> **O QUE FAZER**
a - Reescreva em forma de lista o parágrafo da fonte que começa por «A prática da recuperação é aplicável». Mantenha os factos principais.
b - Responda com base na fonte, uma pergunta por linha:
(i) Que nome dá a Psicologia Cognitiva ao fenómeno de recordar melhor uma informação que exigiu esforço de memória?
(ii) Em que consiste a estratégia de prática da recuperação?
(iii) Com que finalidade se podem atribuir às avaliações formativas pequenas percentagens da classificação final?
c - Transcreva da fonte, sem alterações, o trecho que começa em «Já todos ouvimos» e segue até «identificar eventuais lacunas.».

> **FONTE**
######
Já todos ouvimos a expressão «puxar pela cabeça», e muitos de nós já tivemos a experiência de passar a recordar melhor uma informação que nos obrigou a um esforço de memória. A Psicologia Cognitiva chama-lhe efeito de teste.(1) Este efeito resulta da evidência experimental de que a simples recuperação da informação produz a consolidação do traço mnésico na memória a longo prazo, ou seja, o acto de recordar a informação reforça a aprendizagem. Na investigação aplicada, o efeito de teste traduz-se na estratégia de prática da recuperação, que consiste em exercitar a recordação dos conteúdos aprendidos através da avaliação individual e frequente dos mesmos. Esta estratégia permite, por um lado, a consolidação dos conhecimentos e, por outro, a respetiva monitorização para determinar a qualidade da aprendizagem e identificar eventuais lacunas.
A prática da recuperação é aplicável em sala de aula e como método de estudo autónomo(10,20) , podendo assumir a forma de exercícios de auto-avaliação ou de avaliações formativas intermédias. Estas avaliações dispensam qualquer classificação quantitativa (ou outra), ainda que possam associar-se pontuações calculadas pelos alunos para feedback e auto-monitorização, ou atribuir às avaliações formativas pequenas percentagens da classificação final, como forma de incentivo ao estudo regular.(2,3,17)
######
> **EXCERTOS DOS REGISTOS**

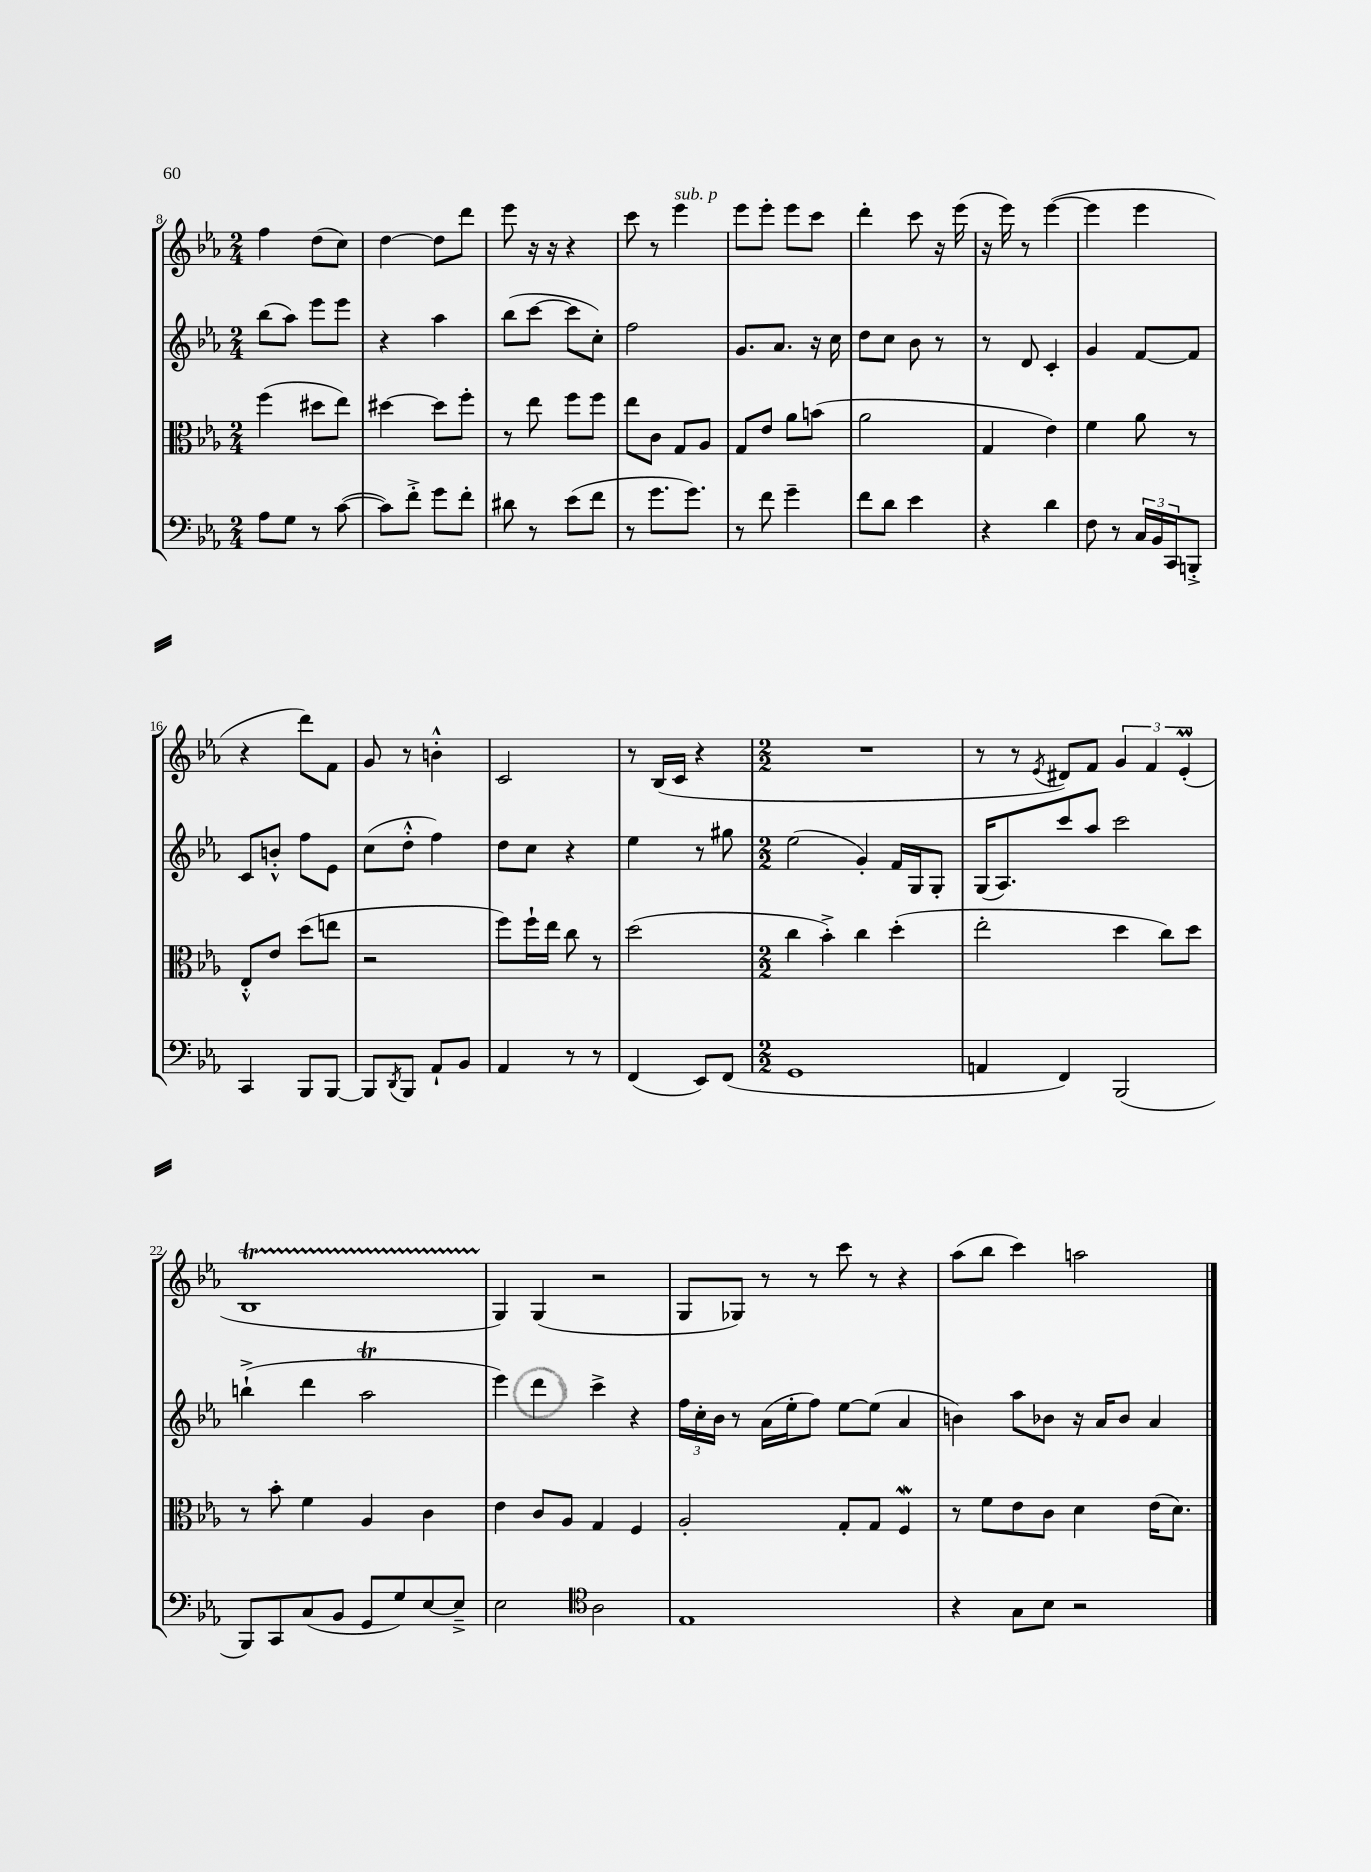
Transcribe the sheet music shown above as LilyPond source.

<<
\new StaffGroup <<
\new Staff = "s0" {
    \clef treble \key ees \major \numericTimeSignature \time 2/4
    f''4 d''8( c''8) |
    d''4~ d''8 d'''8 |
    ees'''8 r16 r16 r4 |
    c'''8 r8 ees'''4^\markup { \italic "sub. p" } |
    ees'''8 ees'''8-. ees'''8 c'''8 |
    d'''4-. c'''8 r16 ees'''16( |
    r16 ees'''16) r8 ees'''4~( |
    ees'''4 ees'''4 |
    r4 d'''8) f'8 |
    g'8 r8 b'4-.-^ |
    c'2 |
    r8 bes16( c'16 r4 |
    \numericTimeSignature \time 2/2 R1 |
    r8 r8 \acciaccatura { ees'8 } dis'8) f'8 \tuplet 3/2 { g'4 f'4 ees'4-.\prall( } |
    bes1\startTrillSpan |
    g4\stopTrillSpan) g4( r2 |
    g8 ges8) r8 r8 c'''8 r8 r4 |
    aes''8( bes''8 c'''4) a''2 \bar "|." |
}
\new Staff = "s1" {
    \clef treble \key ees \major \numericTimeSignature \time 2/4
    bes''8( aes''8) ees'''8 ees'''8 |
    r4 aes''4 |
    bes''8( c'''8~ c'''8 c''8-.) |
    f''2 |
    g'8. aes'8. r16 c''16 |
    d''8 c''8 bes'8 r8 |
    r8 d'8 c'4-. |
    g'4 f'8~ f'8 |
    c'8 b'8-.-^ f''8 ees'8 |
    c''8( d''8-.-^ f''4) |
    d''8 c''8 r4 |
    ees''4 r8 gis''8 |
    \numericTimeSignature \time 2/2 ees''2( g'4-.) f'16 g16 g8-. |
    g16( aes8.) c'''8 aes''8 c'''2 |
    b''4-!->( d'''4 aes''2\trill |
    ees'''4) d'''4 c'''4-> r4 |
    \tuplet 3/2 { f''16 c''16-. bes'16 } r8 aes'16( ees''16-. f''8) ees''8~ ees''8( aes'4 |
    b'4) aes''8 bes'8 r16 aes'16 bes'8 aes'4 \bar "|." |
}
\new Staff = "s2" {
    \clef alto \key ees \major \numericTimeSignature \time 2/4
    f''4( dis''8 ees''8) |
    dis''4~ dis''8 f''8-. |
    r8 ees''8 f''8 f''8 |
    ees''8 c'8 g8 aes8 |
    g8 ees'8 aes'8 b'8( |
    aes'2 |
    g4 ees'4) |
    f'4 aes'8 r8 |
    ees8-.-^ ees'8 d''8( e''8 |
    r2 |
    f''8) f''16-! ees''16 c''8 r8 |
    d''2( |
    \numericTimeSignature \time 2/2 c''4 bes'4-.->) c''4 d''4-.( |
    ees''2-. d''4 c''8) d''8 |
    r8 bes'8-. f'4 aes4 c'4 |
    ees'4 c'8 aes8 g4 f4 |
    aes2-. g8-. g8 f4\mordent |
    r8 f'8 ees'8 c'8 d'4 ees'16( d'8.) \bar "|." |
}
\new Staff = "s3" {
    \clef bass \key ees \major \numericTimeSignature \time 2/4
    aes8 g8 r8 c'8~( |
    c'8) f'8-.-> g'8 f'8-. |
    dis'8 r8 ees'8( f'8 |
    r8 g'8. g'8.) |
    r8 f'8 g'4-- |
    f'8 d'8 ees'4 |
    r4 d'4 |
    f8 r8 \tuplet 3/2 { c16 bes,16 c,16 } b,,8-.-> |
    c,4 bes,,8 bes,,8~ |
    bes,,8 \acciaccatura { d,8 } bes,,8 aes,8-! bes,8 |
    aes,4 r8 r8 |
    f,4( ees,8) f,8( |
    \numericTimeSignature \time 2/2 g,1 |
    a,4 f,4) bes,,2( |
    bes,,8) c,8 c8( bes,8 g,8 g8) ees8~ ees8---> |
    ees2 \clef tenor aes2 |
    ees1 |
    r4 g8 bes8 r2 \bar "|." |
}
>>
>>
\layout { \context { \Score currentBarNumber = #8 } }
######
> **RESULTADOS**
a -
- Aplica-se em sala de aula e como método de estudo autónomo.
- Pode assumir a forma de exercícios de auto-avaliação ou de avaliações formativas intermédias.
- Estas avaliações dispensam qualquer classificação quantitativa ou outra.
- Podem associar-se-lhes pontuações calculadas pelos próprios alunos, para feedback e auto-monitorização.
- Pode atribuir-se às avaliações formativas uma pequena percentagem da classificação final, como incentivo ao estudo regular.

b -
(i) Efeito de teste.
(ii) Consiste em exercitar a recordação dos conteúdos aprendidos através da avaliação individual e frequente dos mesmos.
(iii) Como forma de incentivo ao estudo regular.

c -
Já todos ouvimos a expressão «puxar pela cabeça», e muitos de nós já tivemos a experiência de passar a recordar melhor uma informação que nos obrigou a um esforço de memória. A Psicologia Cognitiva chama-lhe efeito de teste.(1) Este efeito resulta da evidência experimental de que a simples recuperação da informação produz a consolidação do traço mnésico na memória a longo prazo, ou seja, o acto de recordar a informação reforça a aprendizagem. Na investigação aplicada, o efeito de teste traduz-se na estratégia de prática da recuperação, que consiste em exercitar a recordação dos conteúdos aprendidos através da avaliação individual e frequente dos mesmos. Esta estratégia permite, por um lado, a consolidação dos conhecimentos e, por outro, a respetiva monitorização para determinar a qualidade da aprendizagem e identificar eventuais lacunas.